Le procès des viols de Mazan Sommes-nous concernés ?

Le procès des viols de Mazan, suivi jour par jour, de septembre à décembre 2024, par la presse nationale et internationale, est à bien des égards « hors normes ». Les actes jugés dépassent l’entendement : pendant neuf ans, une femme a été systématiquement violée, offerte inconsciente à des inconnus recrutés sur internet, traitée en objet sexuel, filmée, dans un système sordide méticuleusement mis en place par son propre mari, dont les attentions et la normalité « côté jour » n’ont eu d’égales que la perversité « côté nuit ». Le nombre d’agresseurs et de viols subis stupéfie : ils sont cinquante-et-un dans le box des accusés, de tous âges et de tous profils ; certains sont venus plusieurs fois. Face à eux tous, une personne, un visage, une voix : Gisèle Pelicot, icône de courage et de résistance, figure d’humanité vulnérable mais toujours debout, qui choisit d’exposer l’horreur et l’indicible subis « pour que la honte change de camp ». Et la justice, qui doit donner la parole à tous, confronter, établir les faits et les motivations, rappeler et appliquer la loi, rétablir normes et principes là où tout a été transgressé.

TRAVAIL DEMANDÉ: Traduisez en anglais cette phrase du texte sur le procès des viols de Mazan : « Le nombre d’agresseurs et de viols subis stupéfie : ils sont cinquante-et-un dans le box des accusés, de tous âges et de tous profils ; certains sont venus plusieurs fois. »

DONNÉES FOURNIES:

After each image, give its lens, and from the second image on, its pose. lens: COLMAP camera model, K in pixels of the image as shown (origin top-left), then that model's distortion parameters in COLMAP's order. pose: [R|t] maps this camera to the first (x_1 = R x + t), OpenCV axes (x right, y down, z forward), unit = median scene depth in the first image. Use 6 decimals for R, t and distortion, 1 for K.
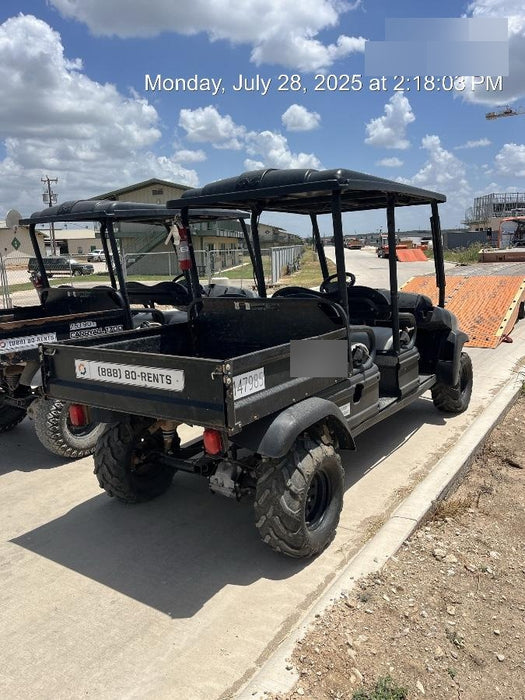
lens RADIAL K [[535.8, 0, 268.8], [0, 535.8, 350.1], [0, 0, 1]] dist [0.061024, -0.006887]
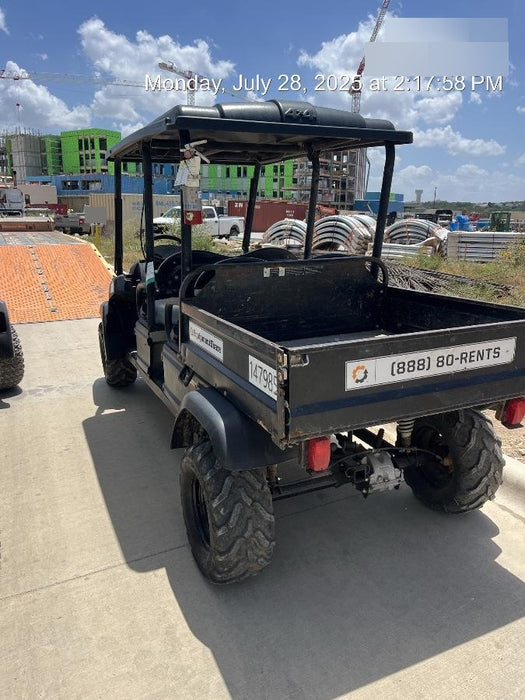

RÉPONSE FINALE: The number of assailants and of rapes suffered is staggering: there are fifty-one of them in the dock, of all ages and all backgrounds; some came several times.